There’s a Pinterest problem that began with decorating and has spilled over into businesses. It begins innocently enough, with the theory that if you make something stylish, fun and fabulous enough then the most mundane and lackluster tasks will become enjoyable.
“They want someone to talk about systems and can’t find anyone…”
That sentence from my buddy Noah Kagan forever changed my business. See, I’d finally “come out of the closet” so to speak and shared that I was teaching systems when Noah and I were chatting one day. Noah had been talking to Mixergy founder Andrew Warner who expressed that if he wanted to talk SEO there were entrepreneurs lined up around the block, but he couldn’t find anyone to talk systems.
Here’s the thing… systems don’t sound so sexy!
It’s just not glamorous and I’ve never heard an entrepreneur brag “yeah, I was up until 3am revising my operations manual on appropriate phone policies” or “I have to cancel going to the movies, there’s this system I need to write…”
To be fair, I’ve studied a lot of gurus and their systems and even though I love the work, even I get bored! I’m just not the type of person who wants a Dewey Decimal System for my files. So I totally understand when people hear about my business and wonder why would anyone want to do that?

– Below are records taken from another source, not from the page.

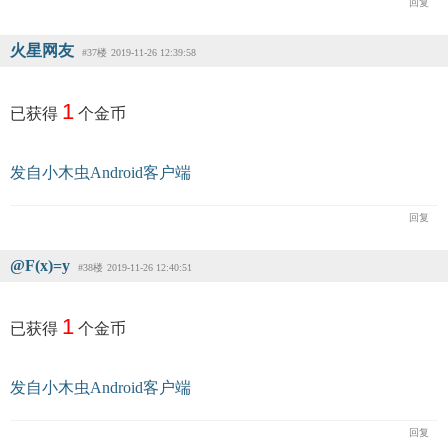
回复
火星网友
#37楼
2019-11-26 12:39:58
1
已获得
个金币
发自小木虫Android客户端
回复
@F(x)=y
#38楼
2019-11-26 12:40:51
1
已获得
个金币
发自小木虫Android客户端
回复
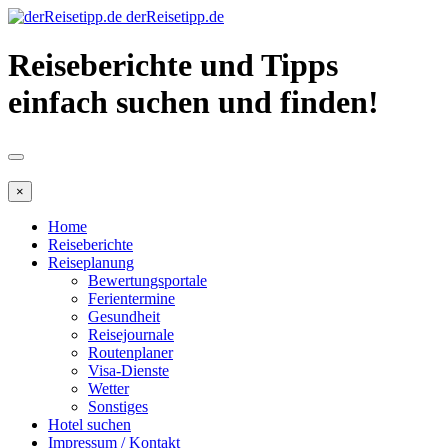
derReisetipp.de
Reiseberichte und Tipps
einfach suchen und finden!
×
Home
Reiseberichte
Reiseplanung
Bewertungsportale
Ferientermine
Gesundheit
Reisejournale
Routenplaner
Visa-Dienste
Wetter
Sonstiges
Hotel suchen
Impressum / Kontakt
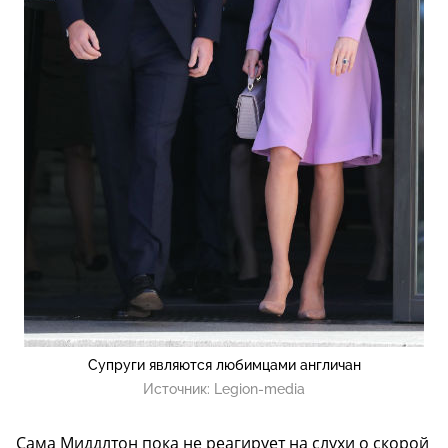
Супруги являются любимцами англичан
Источник:
Legion-media
Сама Миддлтон пока не реагирует на слухи о скорой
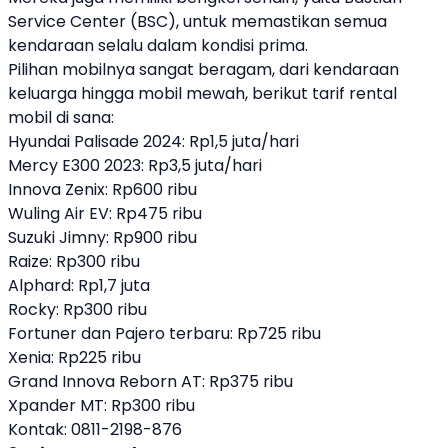
Service Center (BSC), untuk memastikan semua
kendaraan selalu dalam kondisi prima.
Pilihan mobilnya sangat beragam, dari kendaraan
keluarga hingga mobil mewah, berikut tarif rental
mobil di sana:
Hyundai Palisade 2024: Rp1,5 juta/hari
Mercy E300 2023: Rp3,5 juta/hari
Innova Zenix: Rp600 ribu
Wuling Air EV: Rp475 ribu
Suzuki Jimny: Rp900 ribu
Raize: Rp300 ribu
Alphard: Rp1,7 juta
Rocky: Rp300 ribu
Fortuner dan Pajero terbaru: Rp725 ribu
Xenia: Rp225 ribu
Grand Innova Reborn AT: Rp375 ribu
Xpander MT: Rp300 ribu
Kontak: 0811-2198-876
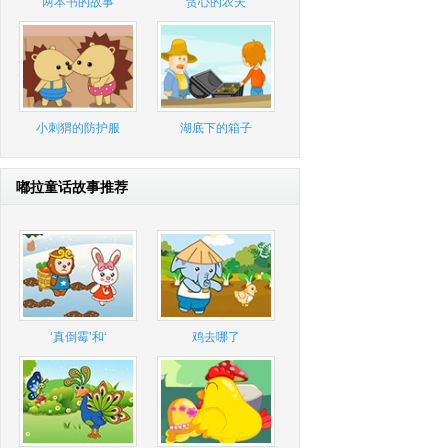
两本书的故事
贪心的农夫
小刺猬的防护服
湖底下的箱子
嘟拉童话故事推荐
‘真倒霉’和‘
鸡去哪了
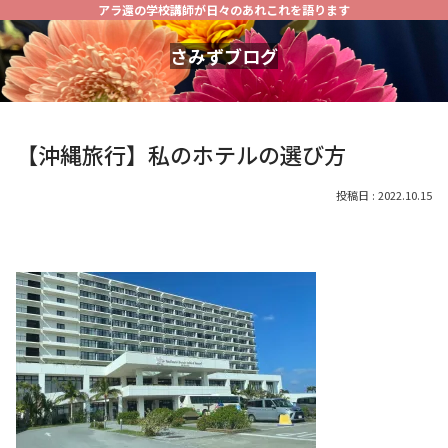
アラ還の学校講師が日々のあれこれを語ります
さみずブログ
【沖縄旅行】私のホテルの選び方
2022.10.15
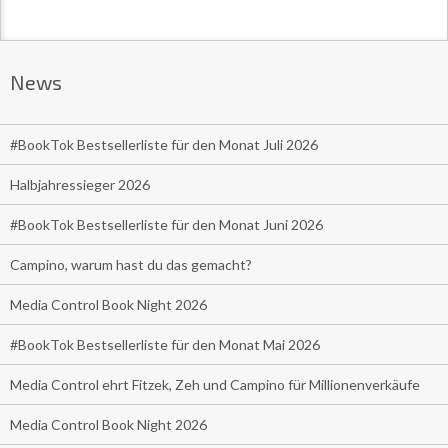
News
#BookTok Bestsellerliste für den Monat Juli 2026
Halbjahressieger 2026
#BookTok Bestsellerliste für den Monat Juni 2026
Campino, warum hast du das gemacht?
Media Control Book Night 2026
#BookTok Bestsellerliste für den Monat Mai 2026
Media Control ehrt Fitzek, Zeh und Campino für Millionenverkäufe
Media Control Book Night 2026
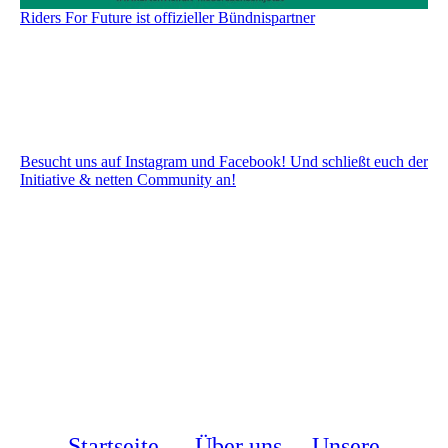
Riders For Future ist offizieller Bündnispartner
Besucht uns auf Instagram und Facebook! Und schließt euch der
Initiative & netten Community an!
Startseite
Über uns
Unsere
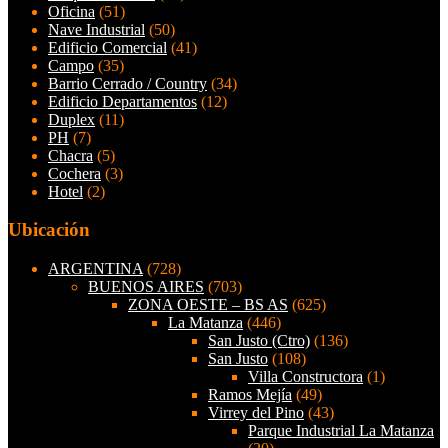
Oficina
(51)
Nave Industrial
(50)
Edificio Comercial
(41)
Campo
(35)
Barrio Cerrado / Country
(34)
Edificio Departamentos
(12)
Duplex
(11)
PH
(7)
Chacra
(5)
Cochera
(3)
Hotel
(2)
Ubicación
ARGENTINA
(728)
BUENOS AIRES
(703)
ZONA OESTE – BS AS
(625)
La Matanza
(446)
San Justo (Ctro)
(136)
San Justo
(108)
Villa Constructora
(1)
Ramos Mejía
(49)
Virrey del Pino
(43)
Parque Industrial La Matanza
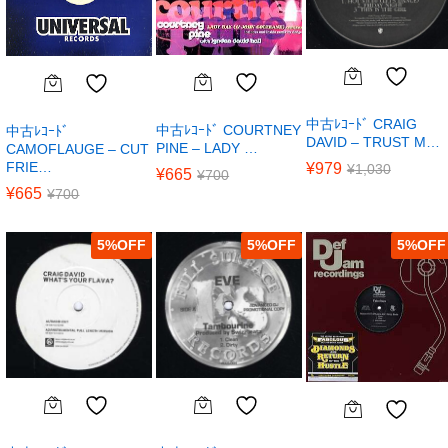
中古ﾚｺｰﾄﾞ CRAIG
中古ﾚｺｰﾄﾞ COURTNEY
中古ﾚｺｰﾄﾞ
DAVID – TRUST M…
PINE – LADY …
CAMOFLAUGE – CUT
FRIE…
¥
979
¥
1,030
¥
665
¥
700
¥
665
¥
700
5
%
5
%
5
%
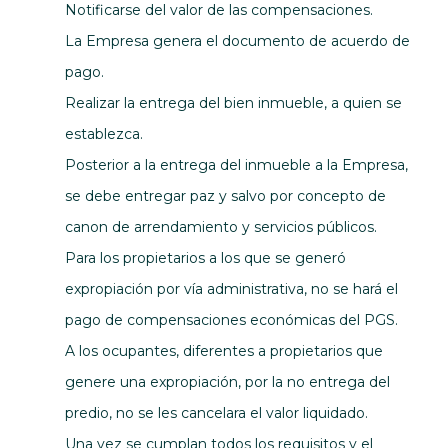
Notificarse del valor de las compensaciones.
La Empresa genera el documento de acuerdo de
pago.
Realizar la entrega del bien inmueble, a quien se
establezca.
Posterior a la entrega del inmueble a la Empresa,
se debe entregar paz y salvo por concepto de
canon de arrendamiento y servicios públicos.
Para los propietarios a los que se generó
expropiación por vía administrativa, no se hará el
pago de compensaciones económicas del PGS.
A los ocupantes, diferentes a propietarios que
genere una expropiación, por la no entrega del
predio, no se les cancelara el valor liquidado.
Una vez se cumplan todos los requisitos y el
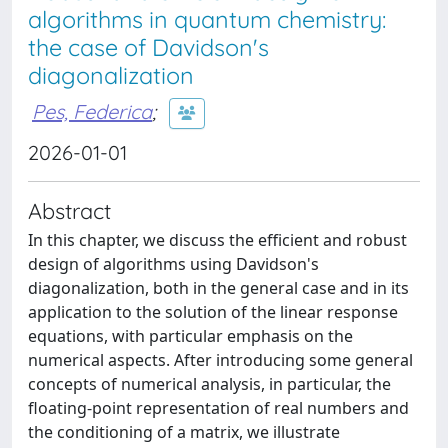
algorithms in quantum chemistry:
the case of Davidson's
diagonalization
Pes, Federica
;
2026-01-01
Abstract
In this chapter, we discuss the efficient and robust
design of algorithms using Davidson's
diagonalization, both in the general case and in its
application to the solution of the linear response
equations, with particular emphasis on the
numerical aspects. After introducing some general
concepts of numerical analysis, in particular, the
floating-point representation of real numbers and
the conditioning of a matrix, we illustrate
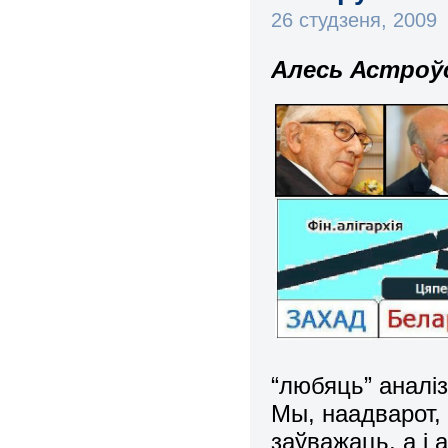
26 студзеня, 2009
Алесь Астроўс
“любяць” аналі
Мы, наадварот,
заўважаць, а і 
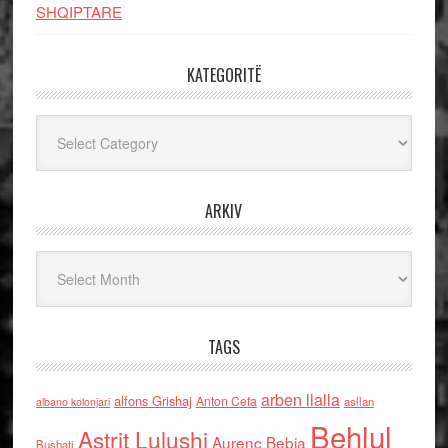
SHQIPTARE
KATEGORITË
Kategoritë
ARKIV
Arkiv
TAGS
arben llalla
alfons Grishaj
Anton Cefa
asllan
albano kolonjari
Behlul
Astrit Lulushi
Aurenc Bebja
Bushati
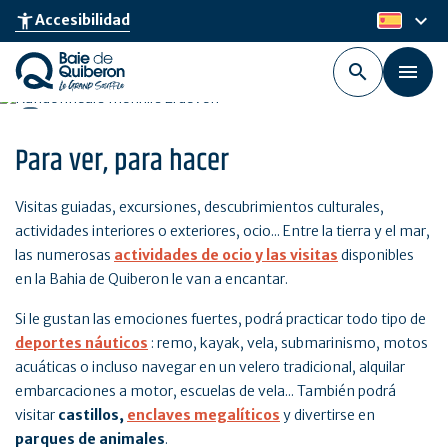
Skip
keyboard_arrow_down
accessibility_new
Accesibilidad
es
to
main
content
Para ver, para hacer
Visitas guiadas, excursiones, descubrimientos culturales,
actividades interiores o exteriores, ocio... Entre la tierra y el mar,
las numerosas
actividades de ocio y las visitas
disponibles
en la Bahia de Quiberon le van a encantar.
Si le gustan las emociones fuertes, podrá practicar todo tipo de
deportes náuticos
: remo, kayak, vela, submarinismo, motos
acuáticas o incluso navegar en un velero tradicional, alquilar
embarcaciones a motor, escuelas de vela... También podrá
visitar
castillos,
enclaves megalíticos
y divertirse en
parques de animales
.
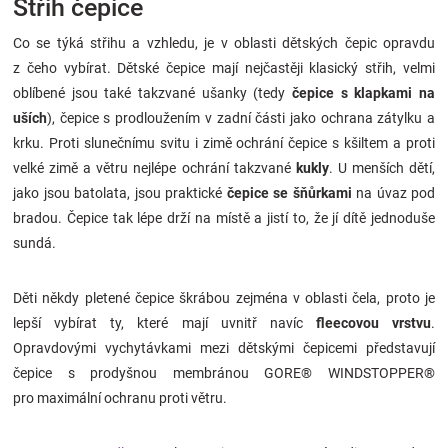
Střih čepice
Co se týká střihu a vzhledu, je v oblasti dětských čepic opravdu
z čeho vybírat. Dětské čepice mají nejčastěji klasický střih, velmi
oblíbené jsou také takzvané ušanky (tedy
čepice s klapkami na
uších
), čepice s prodloužením v zadní části jako ochrana zátylku a
krku. Proti slunečnímu svitu i zimě ochrání čepice s kšiltem a proti
velké zimě a větru nejlépe ochrání takzvané
kukly
. U menších dětí,
jako jsou batolata, jsou praktické
čepice se šňůrkami
na úvaz pod
bradou. Čepice tak lépe drží na místě a jistí to, že jí dítě jednoduše
sundá.
Děti někdy pletené čepice škrábou zejména v oblasti čela, proto je
lepší vybírat ty, které mají uvnitř navíc
fleecovou vrstvu
.
Opravdovými vychytávkami mezi dětskými čepicemi představují
čepice s prodyšnou membránou GORE® WINDSTOPPER®
pro maximální ochranu proti větru.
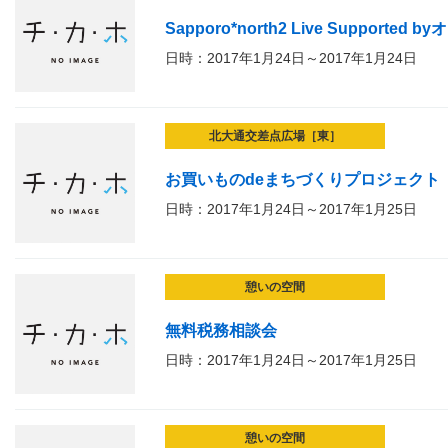
Sapporo*north2 Live Supported by
日時：2017年1月24日～2017年1月24日
北大通交差点広場［東］
お買いものdeまちづくりプロジェクト
日時：2017年1月24日～2017年1月25日
憩いの空間
無料税務相談会
日時：2017年1月24日～2017年1月25日
憩いの空間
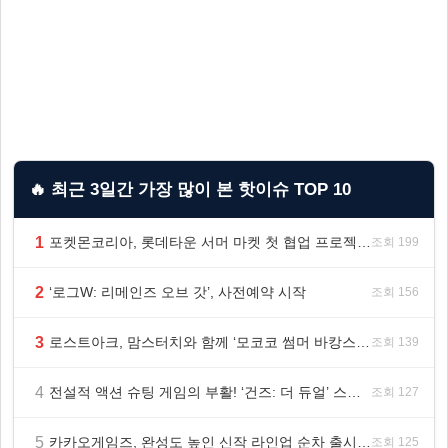
🔥 최근 3일간 가장 많이 본 핫이슈 TOP 10
1
포켓몬코리아, 롯데타운 서머 마켓 첫 협업 프로젝트 ‘포켓몬 별빛낙원’ 개최
조회 199
2
‘로그W: 리메인즈 오브 갓’, 사전예약 시작
조회 156
3
로스트아크, 맘스터치와 함께 ‘모코코 썸머 바캉스 세트’ 출시
조회 139
4
전설적 액션 슈팅 게임의 부활! ‘건즈: 더 듀얼’ 스팀(Steam) 8월 14일 정식 오픈
조회 127
5
카카오게임즈, 완성도 높인 신작 라인업 순차 출시 ‘속도’
조회 125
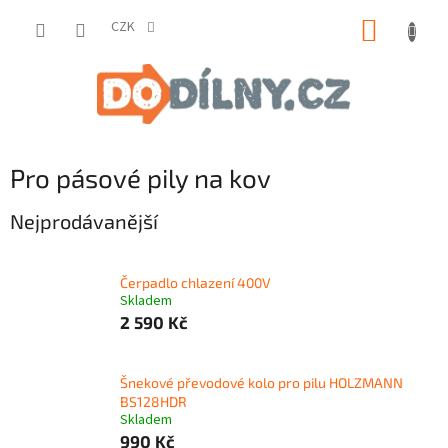
Přejít
NÁKUP
na
CZK
obsah
KOŠÍK
Pro pásové pily na kov
Nejprodávanější
Čerpadlo chlazení 400V
Skladem
2 590 Kč
Šnekové převodové kolo pro pilu HOLZMANN
BS128HDR
Skladem
990 Kč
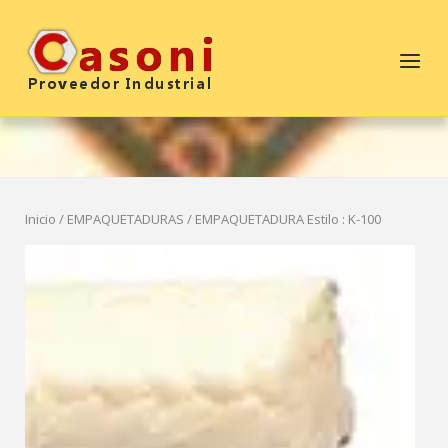
Saltar
al
Inicio
Menú
contenido
Inicio
/
EMPAQUETADURAS
/ EMPAQUETADURA Estilo : K-100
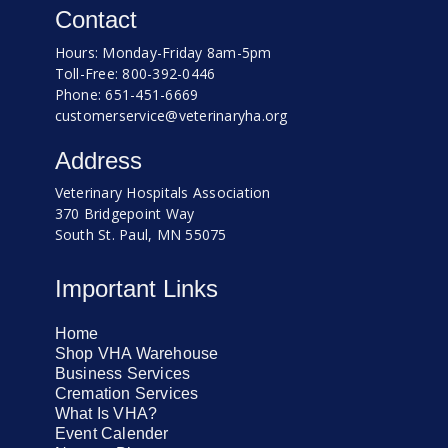
Contact
Hours: Monday-Friday 8am-5pm
Toll-Free: 800-392-0446
Phone: 651-451-6669
customerservice@veterinaryha.org
Address
Veterinary Hospitals Association
370 Bridgepoint Way
South St. Paul, MN 55075
Important Links
Home
Shop VHA Warehouse
Business Services
Cremation Services
What Is VHA?
Event Calender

Why bother with systems at all?
Some time back, I think it was when I became an “adult”, I realized that not everything we have to do must be fun. And unlike what Pinterest would have you to believe, not everything has to look like it was photographed in a magazine. Sometimes we just do things because they’re important.
That’s what systems are; they are the unsexy but important element missing in so many businesses.
The glue that holds the business together when there are staffing changes.
The plan that gives you direction when life gets hectic.
The ‘how to guide’ on running your business, so (gasp) you don’t have to run it yourself all the time.
Quite simply, systems will give you the freedom you wanted when you started your business.
And really, that’s the first step to accepting that your business needs systems: understand the balance between boring and fun. Creating your systems doesn’t have to seem like torture or a day at Disneyland, but the results can mean more fun, freedom and growth in your business.